SOAP with Attachments

  • Thread starter Thread starter Bryan Dickerson
  • Start date Start date
B

Bryan Dickerson

Newbie warning: I'm still learning about SOAP, but my boss is convinced
that the only way a VB.Net web service can properly interpret (and
eventually send) SOAP with Attachments from (to) another product is with a
3rd party product--he wants to buy this product:
http://www.alotsoft.com/alotsoftweb/soap_attachment.jsp. I'm using VS 2003.
Is he correct? I say that it could be done without the 3rd party, but as I
said I'm still a newbie, so that's why I'm asking...

Thanx!
 
SWA was ill-conceived and not much of a "standard." You can send any data
you want over soap as long as you mime or base64 encode it. The service on
the side just reverses the process. The problem is coming up with a
"Standard," which no one has seemed to come up with. Here's an interesting
link
http://www.topxml.com/WS-web-servic...send-attachments-with-Web-Services-today.aspx

So, I guess your boss is probably right. Though I can't see why coming up
with your implementation to handle SWA would be so hard.
 
Interesting article, though, as I noted in the original post, I'm still
learning a lot of the terminology. Can you point me to an example on the
web using VS 2003?
 
First off, are you responsible for both sides of the service? Or are you
communicating with some Java web service or whatever?

If you're in control, you can just read in the file as a byte array and
convert it to a Base64 string (Convert.ToBase64String(...)) and either
return the string as the output of your web method or in a string array (if
sending multiple files). SOAP can handle this. It's pretty standard stuff.

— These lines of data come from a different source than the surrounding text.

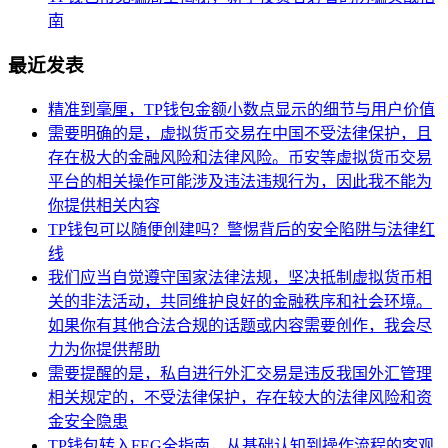
南
最近发表
精准到毫厘，TP钱包金额小数点显示的细节与用户价值
需要明确的是，虚拟货币交易在中国不受法律保护，且
存在极大的金融风险和法律风险。币安等虚拟货币交易
平台的相关操作可能涉及违法违规行为，因此我不能为
你提供相关内容
TP钱包可以随便创建吗？警惕背后的安全陷阱与法律红
线
我们应当自觉遵守国家法律法规，坚决抵制虚拟货币相
关的非法活动，共同维护良好的金融秩序和社会环境。
如果你有其他合法合规的话题或内容需要创作，我会尽
力为你提供帮助
需要提醒的是，私自进行外汇交易是违反我国外汇管理
相关规定的，不受法律保护，存在较大的法律风险和资
金安全隐患
TP钱包转入FEG全指南，从基础认知到操作流程的客观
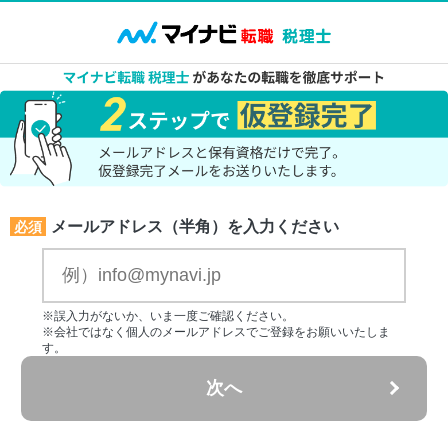
メールアドレス（半角）を入力ください
必須
※誤入力がないか、いま一度ご確認ください。
※会社ではなく個人のメールアドレスでご登録をお願いいたしま
す。
次へ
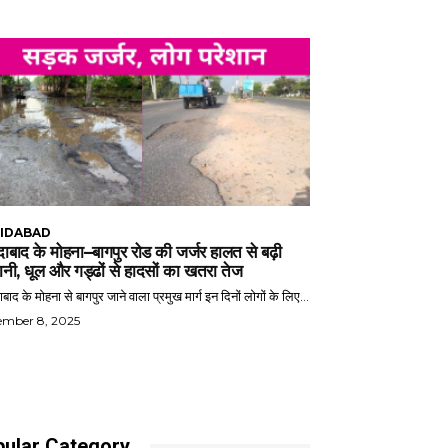
IDABAD
ाबाद के मोहना–बागपुर रोड की जर्जर हालत से बढ़ी
ानी, धूल और गड्ढों से हादसों का खतरा तेज
बाद के मोहना से बागपुर जाने वाला प्रमुख मार्ग इन दिनों लोगों के लिए...
ember 8, 2025
ular Category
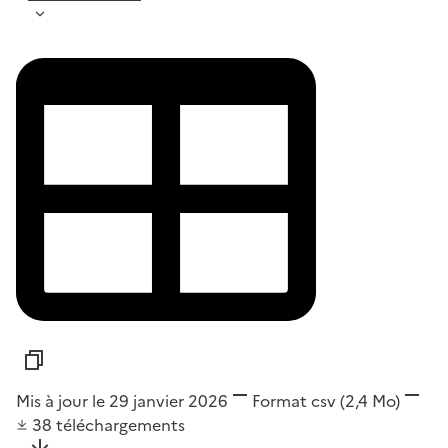
Mis à jour le 29 janvier 2026
Format
csv
(2,4 Mo)
38
téléchargements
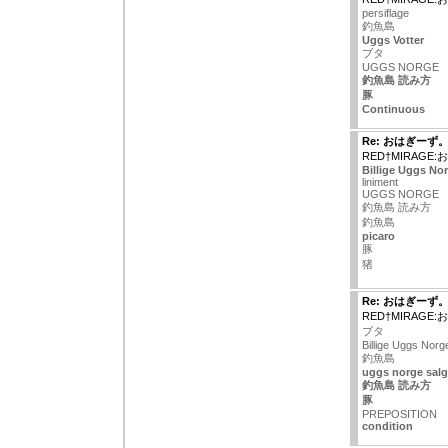
persiflage
釣魚島
Uggs Votter
ブタ
UGGS NORGE
釣魚島 読み方
豚
Continuous
Re: おはぎーず
RED†MIRAGE
Billige Uggs No
liniment
UGGS NORGE
釣魚島 読み方
釣魚島
picaro
豚
猪
Re: おはぎーず
RED†MIRAGE
ブタ
Billige Uggs Norg
釣魚島
uggs norge salg
釣魚島 読み方
豚
PREPOSITION
condition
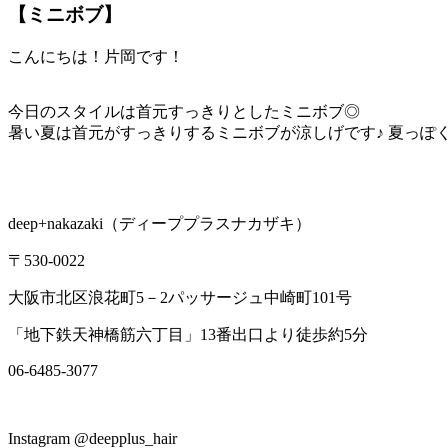
【ミニボブ】
こんにちは！片岡です！
今日のスタイルは首元すっきりとしたミニボブ◎
暑い夏は首元がすっきりするミニボブが涼しげです♪ 夏っぽ
deep+nakazaki
（ディーププラスナカザキ）
〒
530-0022
大阪市北区浪花町
5
－
2
パッサージュ中崎町
101
号
「地下鉄天神橋筋六丁目」
13
番出口より徒歩約
5
分
06-6485-3077
Instagram @deepplus_hair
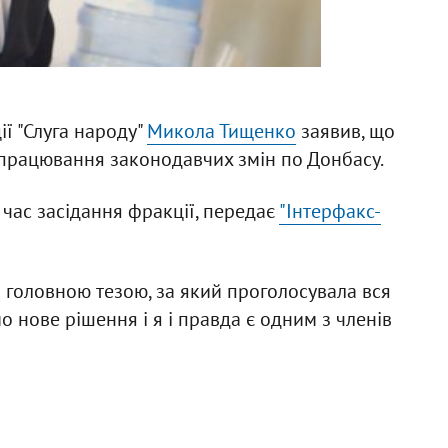
ї "Слуга народу"
Микола Тищенко
заявив, що
працювання законодавчих змін по Донбасу.
 час засідання фракції, передає
"Інтерфакс-
 головною тезою, за який проголосувала вся
о нове рішення і я і правда є одним з членів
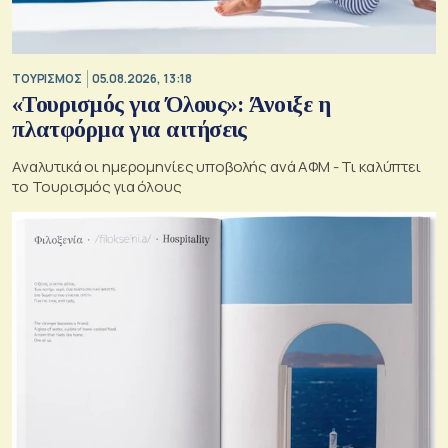
ΤΟΥΡΙΣΜΟΣ
05.08.2026, 13:18
«Τουρισμός για Όλους»: Άνοιξε η
πλατφόρμα για αιτήσεις
Αναλυτικά οι ημερομηνίες υποβολής ανά ΑΦΜ - Τι καλύπτει
το Τουρισμός για όλους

You can just tell the other guys, "well, I'm sending this as a Base64 string
array.... deal with it!" If they're the ones sending you the file, and
they're using some other "way" of ataching files, then you may need to
follow your boss' advice.

Frankly the whole "standards debate" confuses me. I don't understand what
the big deal is about. I guess the "no-frills" Base64 method is slow.